Training to Fear

When I was a pastor doing counseling, I often said — The good thing about human beings is that we are creatures of habit. The bad thing about human beings is that we are creatures of habit. After a parishioner would give me a polite laugh, one usually said, “Wait! What?”

I would go on to point out that whatever bad habits we want to break, we can set new habits when wanting to change. Often the old habit can be rewritten by a new positive, stronger habit. Statistics have shown that it takes about 28 days to build a habit. If we do the same thing every day over the course of that time, “Voila!” a new habit is often born.

Unfortunately, we are currently developing a Habit of Fear. We are being trained to practice social distancing, forgoing handshakes and hugs, being anywhere without a face mask, etc. Have you seen how we even keep our distance without thinking from the members of our own household?!

Caution vs. Fear: What’s the difference? Great question, it is like trying to figure out the difference between concern and worry. The difference is not only the degree of the intensity, but also the rationale. Caution investigates a danger, assesses personal risk, and proceeds accordingly. Fear is an emotional response to the situation.

For example, I got to be one of the first people to enter Costco during early morning senior hours. I knew the store had been thoroughly sanitized. The cart I received had just been sprayed down with sanitizer and was still wet with the alcohol solution. Even as I walked through key employees were wiping down packages, displays, etc. Yet I was on edge inside. It was hard to relax as I guided the cart with clenched fists trying to protect myself — from WHAT? The handles were clean. Eight weeks ago I used the carts without a second thought and they were undoubtedly filthy with germs.

One part of my mind was busy talking to the other part of my mind. “You have never been safer, you have never been safer,” I kept telling myself to undo the programming that has been going on nonstop all around us. I had been conditioned to feel paranoia. But I worked through it. Soon I began calling and texting my girls and my wife to make sure no one had forgotten anything on the Costco list. A mile and a half and an hour and twenty minutes later I walked out. I felt that I had landed an elk. I wanted to find someone to take a picture of me with my kill — a mounded cart loaded with goodies AND toilet paper!

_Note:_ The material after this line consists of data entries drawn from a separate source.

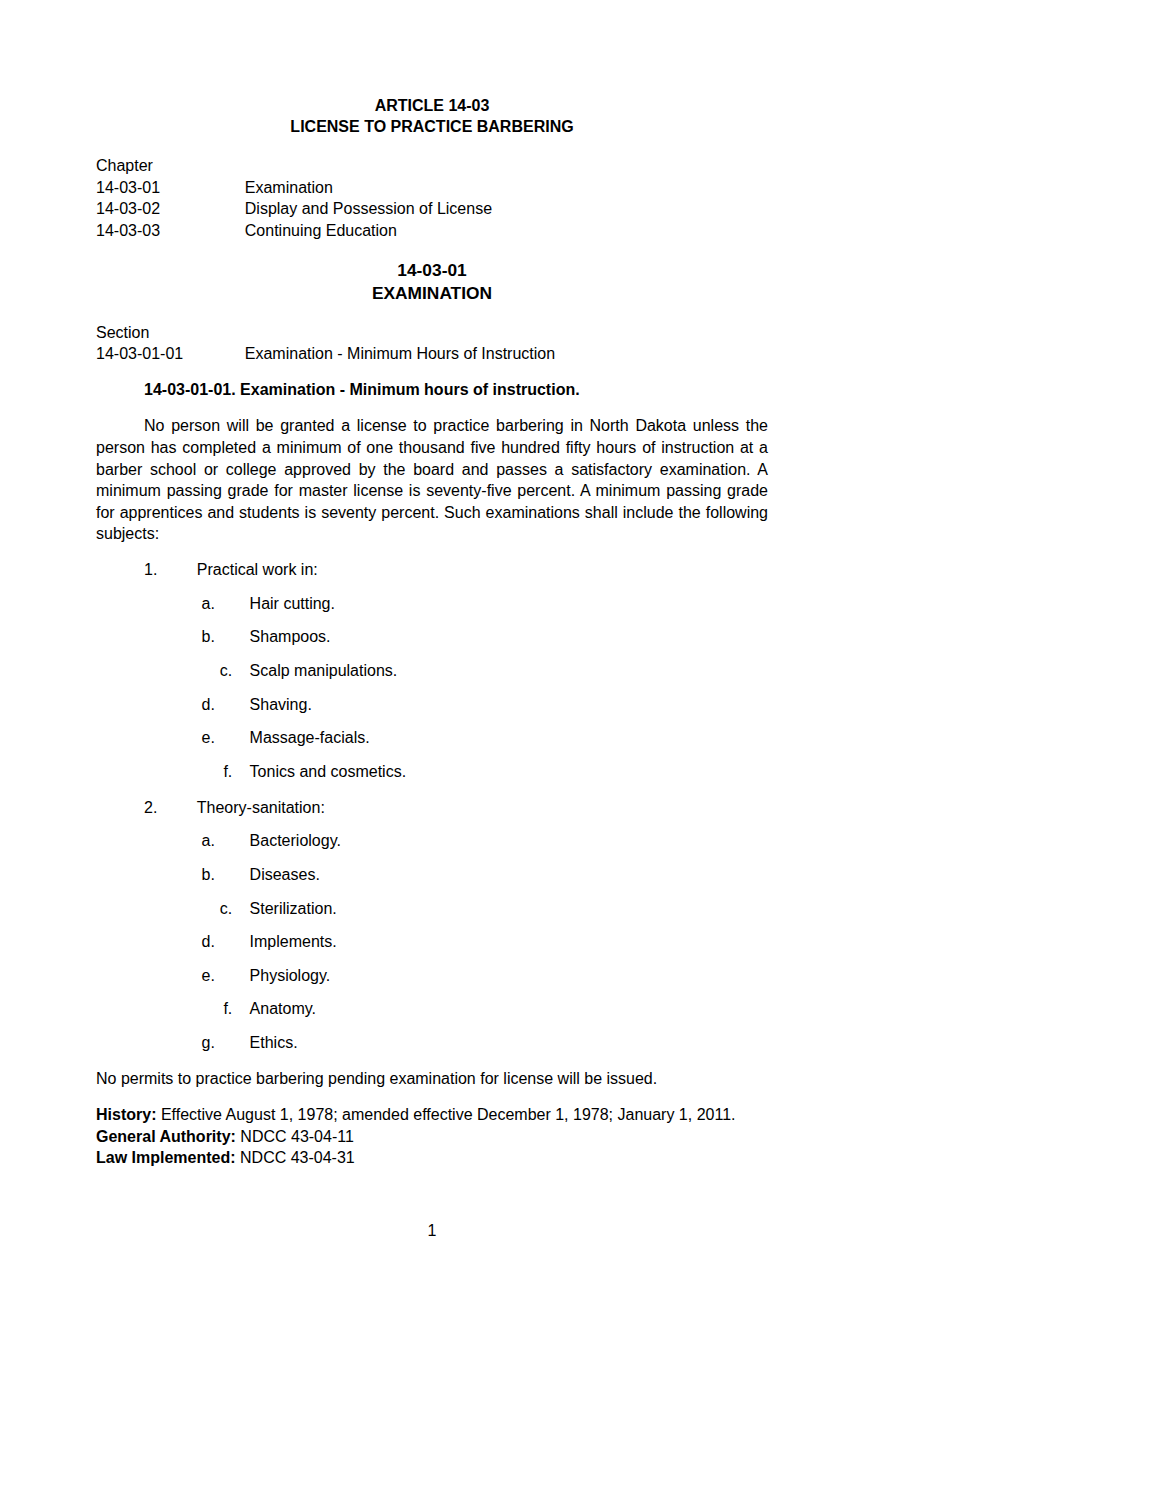ARTICLE 14-03
LICENSE TO PRACTICE BARBERING
Chapter
| 14-03-01 | Examination |
| 14-03-02 | Display and Possession of License |
| 14-03-03 | Continuing Education |
14-03-01
EXAMINATION
Section
| 14-03-01-01 | Examination - Minimum Hours of Instruction |
14-03-01-01. Examination - Minimum hours of instruction.
No person will be granted a license to practice barbering in North Dakota unless the person has completed a minimum of one thousand five hundred fifty hours of instruction at a barber school or college approved by the board and passes a satisfactory examination. A minimum passing grade for master license is seventy-five percent. A minimum passing grade for apprentices and students is seventy percent. Such examinations shall include the following subjects:
1. Practical work in:
a. Hair cutting.
b. Shampoos.
c. Scalp manipulations.
d. Shaving.
e. Massage-facials.
f. Tonics and cosmetics.
2. Theory-sanitation:
a. Bacteriology.
b. Diseases.
c. Sterilization.
d. Implements.
e. Physiology.
f. Anatomy.
g. Ethics.
No permits to practice barbering pending examination for license will be issued.
History: Effective August 1, 1978; amended effective December 1, 1978; January 1, 2011.
General Authority: NDCC 43-04-11
Law Implemented: NDCC 43-04-31
1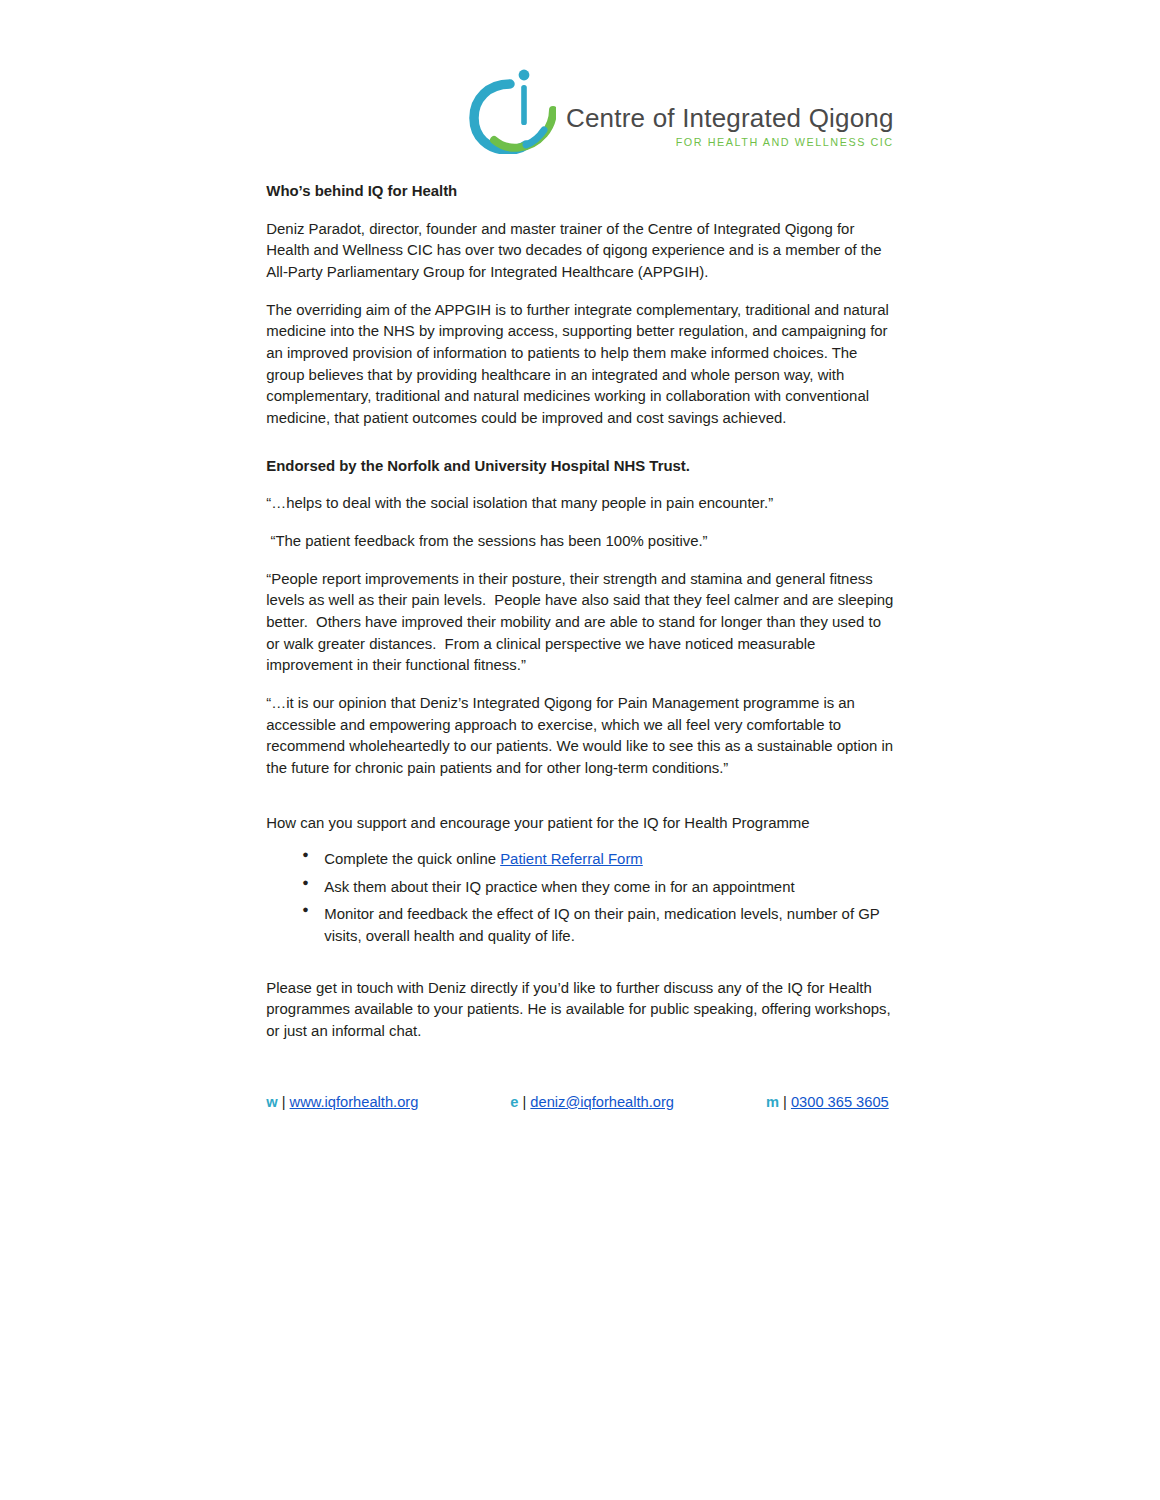Centre of Integrated Qigong
FOR HEALTH AND WELLNESS CIC
Who’s behind IQ for Health
Deniz Paradot, director, founder and master trainer of the Centre of Integrated Qigong for Health and Wellness CIC has over two decades of qigong experience and is a member of the All-Party Parliamentary Group for Integrated Healthcare (APPGIH).
The overriding aim of the APPGIH is to further integrate complementary, traditional and natural medicine into the NHS by improving access, supporting better regulation, and campaigning for an improved provision of information to patients to help them make informed choices. The group believes that by providing healthcare in an integrated and whole person way, with complementary, traditional and natural medicines working in collaboration with conventional medicine, that patient outcomes could be improved and cost savings achieved.
Endorsed by the Norfolk and University Hospital NHS Trust.
“…helps to deal with the social isolation that many people in pain encounter.”
“The patient feedback from the sessions has been 100% positive.”
“People report improvements in their posture, their strength and stamina and general fitness levels as well as their pain levels. People have also said that they feel calmer and are sleeping better. Others have improved their mobility and are able to stand for longer than they used to or walk greater distances. From a clinical perspective we have noticed measurable improvement in their functional fitness.”
“…it is our opinion that Deniz’s Integrated Qigong for Pain Management programme is an accessible and empowering approach to exercise, which we all feel very comfortable to recommend wholeheartedly to our patients. We would like to see this as a sustainable option in the future for chronic pain patients and for other long-term conditions.”
How can you support and encourage your patient for the IQ for Health Programme
Complete the quick online Patient Referral Form
Ask them about their IQ practice when they come in for an appointment
Monitor and feedback the effect of IQ on their pain, medication levels, number of GP visits, overall health and quality of life.
Please get in touch with Deniz directly if you’d like to further discuss any of the IQ for Health programmes available to your patients. He is available for public speaking, offering workshops, or just an informal chat.
w| www.iqforhealth.org e| deniz@iqforhealth.org m| 0300 365 3605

What will be the upshot of all this social conditioning? I am afraid that we are being trained to fear; trained to believe that we must stay shut up inside unless someone can guarantee me that my and mine are safe. But life has no guarantees. We never really function like this.

We access risk. We weigh the odds. Airplanes and cars and elevators crash. Pedestrians get killed. (Sadly, more often here than in most towns.) Products fail by the thousands and harm others. Are we paralyzed by these realities? Not most of us. We know that these occurrences are rare.

So why have we moved this crisis into a special category? Now we are in an even better place than we were months ago. Then we had no data to go by, only imperfect models; educated guesses yes, but still imperfect. Now we have seen that even hotbeds like New York and New Jersey did not need the number of hospital and ICU beds or ventilators as first thought. We have seen that only a small percentage experience extreme illness and death. And mostly those at high risk.

So why are we still tense? We have shifted out of caution into fear. And we feed on those who deal in fear. Fear well fed will always grow. (Just like other negative emotions — bitterness, greed, lust and anger.)

In 2 Corinthians 10:5 we are instructed, “We demolish arguments and every pretension that sets itself up against the knowledge of God, and we take captive every thought to make it obedient to Christ.” What has set itself up against you knowing God in these circumstances? Go up against these things with truth — I know that God is in control. I know that, as I exercise care, I can rest in the Lord. I do all I reasonably can and trust God with the rest. Then, I need to scoop up my fears, my worries, the possible threats that I keep rehearsing in mind; and then take them to Jesus to hold onto them for me.

Then I need to start a new habit of the mind: Meditating on scripture, choosing to set my mind on things above not on earthly things (Colossians 3:1-3), choosing to think about “whatever is true, whatever is noble, whatever is right, whatever is pure, whatever is lovely, whatever is admirable—if anything is excellent or praiseworthy.” (Philippians 4:8)

How long have we been creating a Habit of Fear? We need to now create a Habit of Faith. Does this mean that no harm will befall me? No, but it acknowledges that I can trust God as I walk through the valley of the shadow of death for He is with me. I can rest in his plan for my life.